J’ai trouvé mon stage depuis la France en envoyant une candidature spontanée à une agence de communication qui me plaisait. Après avoir pris connaissance de mon CV et ma lettre de motivation nous avons effectué l’entretien par Skype. Par la suite nous avons commencé les démarches « stage COOP » sur MonCIC. Tout se fait en ligne et l’inscription n’est vraiment pas aisée. Il faut être tiré au sort parmi un « bassin » de candidats aux stages. Ensuite il s’agit de payer les frais d’immigration : 150CAN$ pour vous et d’entrer sur le site une première vague d’information (nom prénom, âge, lieu et dates du stage…).
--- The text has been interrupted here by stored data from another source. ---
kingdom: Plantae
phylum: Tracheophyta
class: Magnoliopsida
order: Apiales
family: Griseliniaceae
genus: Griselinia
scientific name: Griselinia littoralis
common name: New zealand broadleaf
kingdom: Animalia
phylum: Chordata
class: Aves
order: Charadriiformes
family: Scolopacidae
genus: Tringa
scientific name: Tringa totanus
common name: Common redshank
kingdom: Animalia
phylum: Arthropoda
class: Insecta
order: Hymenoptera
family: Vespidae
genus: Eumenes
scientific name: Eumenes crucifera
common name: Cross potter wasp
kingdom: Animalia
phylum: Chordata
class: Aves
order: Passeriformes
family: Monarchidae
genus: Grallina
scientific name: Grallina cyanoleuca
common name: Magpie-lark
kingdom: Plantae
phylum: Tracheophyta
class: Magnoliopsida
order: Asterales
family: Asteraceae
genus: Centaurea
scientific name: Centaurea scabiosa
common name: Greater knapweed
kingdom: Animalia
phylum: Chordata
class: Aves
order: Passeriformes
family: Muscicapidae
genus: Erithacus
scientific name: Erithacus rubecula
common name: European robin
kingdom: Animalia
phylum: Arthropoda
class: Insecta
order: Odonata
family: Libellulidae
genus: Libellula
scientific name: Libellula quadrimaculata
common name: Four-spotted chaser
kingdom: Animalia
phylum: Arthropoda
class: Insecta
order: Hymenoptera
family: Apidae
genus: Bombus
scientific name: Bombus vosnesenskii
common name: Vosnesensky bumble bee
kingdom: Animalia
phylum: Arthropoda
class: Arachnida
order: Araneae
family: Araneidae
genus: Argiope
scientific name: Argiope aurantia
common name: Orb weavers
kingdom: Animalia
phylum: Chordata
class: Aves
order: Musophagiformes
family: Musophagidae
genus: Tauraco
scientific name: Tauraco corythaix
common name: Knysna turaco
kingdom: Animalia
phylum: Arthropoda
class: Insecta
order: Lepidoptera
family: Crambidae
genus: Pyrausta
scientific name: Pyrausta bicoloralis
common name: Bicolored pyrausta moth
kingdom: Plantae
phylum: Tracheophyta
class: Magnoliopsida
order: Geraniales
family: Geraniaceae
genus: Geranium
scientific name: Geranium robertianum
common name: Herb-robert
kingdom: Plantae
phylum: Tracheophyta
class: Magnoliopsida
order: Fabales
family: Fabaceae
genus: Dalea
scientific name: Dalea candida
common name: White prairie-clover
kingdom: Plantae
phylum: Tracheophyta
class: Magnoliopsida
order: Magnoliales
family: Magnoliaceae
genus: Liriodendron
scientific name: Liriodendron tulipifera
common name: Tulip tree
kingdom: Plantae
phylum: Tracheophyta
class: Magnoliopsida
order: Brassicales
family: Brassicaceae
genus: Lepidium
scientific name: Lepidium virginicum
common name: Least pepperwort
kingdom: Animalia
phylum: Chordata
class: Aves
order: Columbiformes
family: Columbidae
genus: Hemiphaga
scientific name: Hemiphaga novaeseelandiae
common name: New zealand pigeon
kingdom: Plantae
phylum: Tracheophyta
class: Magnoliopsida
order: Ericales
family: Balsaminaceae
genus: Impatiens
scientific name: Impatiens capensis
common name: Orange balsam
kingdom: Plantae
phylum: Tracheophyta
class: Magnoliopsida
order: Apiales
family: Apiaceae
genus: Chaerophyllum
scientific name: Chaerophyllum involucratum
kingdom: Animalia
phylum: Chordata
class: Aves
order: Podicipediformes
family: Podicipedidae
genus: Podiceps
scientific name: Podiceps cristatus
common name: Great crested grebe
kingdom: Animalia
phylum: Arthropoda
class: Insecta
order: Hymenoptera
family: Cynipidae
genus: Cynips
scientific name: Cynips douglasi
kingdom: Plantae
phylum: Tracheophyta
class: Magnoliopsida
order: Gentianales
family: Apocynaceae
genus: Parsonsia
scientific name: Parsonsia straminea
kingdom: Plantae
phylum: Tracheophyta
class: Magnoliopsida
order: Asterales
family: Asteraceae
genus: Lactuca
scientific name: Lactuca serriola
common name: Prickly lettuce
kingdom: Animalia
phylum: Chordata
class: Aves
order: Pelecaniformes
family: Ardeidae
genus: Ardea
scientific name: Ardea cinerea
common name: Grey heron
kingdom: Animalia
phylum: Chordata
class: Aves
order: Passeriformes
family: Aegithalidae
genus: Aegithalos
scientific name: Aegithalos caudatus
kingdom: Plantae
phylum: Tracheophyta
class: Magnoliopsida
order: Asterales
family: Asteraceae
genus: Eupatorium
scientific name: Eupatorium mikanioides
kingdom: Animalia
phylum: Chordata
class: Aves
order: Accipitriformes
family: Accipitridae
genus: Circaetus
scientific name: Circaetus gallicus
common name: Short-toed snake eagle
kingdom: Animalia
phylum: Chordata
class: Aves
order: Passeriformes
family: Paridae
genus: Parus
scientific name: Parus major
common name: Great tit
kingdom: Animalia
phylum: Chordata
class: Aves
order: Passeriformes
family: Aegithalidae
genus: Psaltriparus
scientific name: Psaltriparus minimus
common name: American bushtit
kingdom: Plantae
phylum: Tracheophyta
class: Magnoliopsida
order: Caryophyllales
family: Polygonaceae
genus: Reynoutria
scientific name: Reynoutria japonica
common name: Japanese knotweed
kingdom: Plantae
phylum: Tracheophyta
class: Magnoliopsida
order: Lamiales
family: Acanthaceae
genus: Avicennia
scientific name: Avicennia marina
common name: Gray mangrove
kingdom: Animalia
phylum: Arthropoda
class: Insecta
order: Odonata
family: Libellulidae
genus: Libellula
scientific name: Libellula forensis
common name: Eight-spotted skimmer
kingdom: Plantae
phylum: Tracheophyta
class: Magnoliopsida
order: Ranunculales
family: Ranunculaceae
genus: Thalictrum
L’employeur doit alors payer ses frais d’employeur: 230$CAN et inscrire la convention de votre stage sur le site. La dernière étape enfin, vous devez entrer le numéro de l’annonce de stage de votre employeur et la relier à votre propre demande d’entrée sur le territoire. C’est à ce moment-là que vous devrez scanner le passeport et les derniers documents administratifs. Normalement cette ultime étape prend 6 semaines à être traitée par l’immigration mais cela peut varier. Une fois votre demande validée, vous recevez votre permis de travail et vous pourrez prendre l’avion !

Si l’administratif vous donne le tournis, faites un petit tour sur le site pvtistes.net. En plus des nombreux tutos, les administrateurs sont hyper présents et répondent à vos questions dans la journée.

En agence de communication, j’avais un rythme de travail comme en France : 35h semaine. Je commençais à 9h et je finissais à 17h avec une heure de pausé déjeuner. Les québécois sont très respectueux de la vie privée et ne vous feront pas faire des heures supplémentaires indécentes. Par contre, les stages sont bien souvent non rémunérés, à part dans l’ingénierie.

Dans mon cas, les relations au travail étaient très bonnes. Nous faisions souvent des sorties entre collègues mais je ne sais pas si c’est une généralité. En tout cas les québécois de manière générale aiment beaucoup les français et leur réservent bon accueil. Ce sont des gens très disciplinés et respectueux. Par exemple, ils font la file d’attente pour monter dans le bus.

Du côté du Mile End

6 – Vie quotidienne

L’hiver il peut faire très froid. Ce n’est pas le même froid qu’en France, il y a du vent et l’air est plus humide. Je vous conseille d’acheter une bonne paire de bottes de neige et un manteau adapté à des températures pouvant aller jusqu’à -30, -40 en température ressentie. Le rythme de vie des canadiens est un peu différent du nôtre. Ils se lèvent tôt et sortent tôt dans les bars. Le fameux 5 à 7 est très populaire. Aussi ne vous étonnez pas si les concerts finissent à minuit.

Pour ce qui est des transports la ville est très bien desservie en métro et bus. Mais dès que les beaux jours arrivent, un conseil : achetez un vélo ou prenez un abonnement Bixie (les vélos de la ville). Vous ne le regretterez pas : les pistes cyclables sont partout, elles sont larges, les routes ne sont pas en très bon état à cause de l’hiver très rude mais vous découvrirez la ville sous un autre angle et gagnerez un temps fou !

Et en plus vous ferez partie de la communauté des bikers !

La nourriture : les québécois mangent plutôt santé et font attention à leur hygiène de vie (ils vont beaucoup à la salle de sport). Attendez-vous à découvrir des légumes que nous n’avons pas l’habitude de manger comme le kale ou le bok choy. C’est une ville très gastronomique avec énormément de petits restaurants. L’été on ne compte pas le nombre de festivals.

L’escalier, bar culturel

7 – PETIT BILAN 

Ce  stage a été très bénéfique pour moi sur le plan personnel et professionnel. C’est toujours intéressant de re-découvrir son métier à l’étranger. Mais surtout je suis tombée en amour avec cette ville et son rythme impossible à suivre. Montréal qui organise des événements culturels à en perdre haleine, pelte des kilos de neige l’hiver pour ensuite bourgeonner à toute allure. Montréal et ses petits cafés aux lattés mousseux, ses murs bombés, ses petites maisons bordées de jardins, ses barbecues dans les parcs, ses micro-brasserie, ses quartiers aux couleurs du monde, ses injures pastorales, ses bœufs musicaux, ses artistes chevronnés… Je pourrais continuer longtemps l’énumération de tous les petits détails qui m’ont touché là-bas. Le plus simple étant d’y goûter.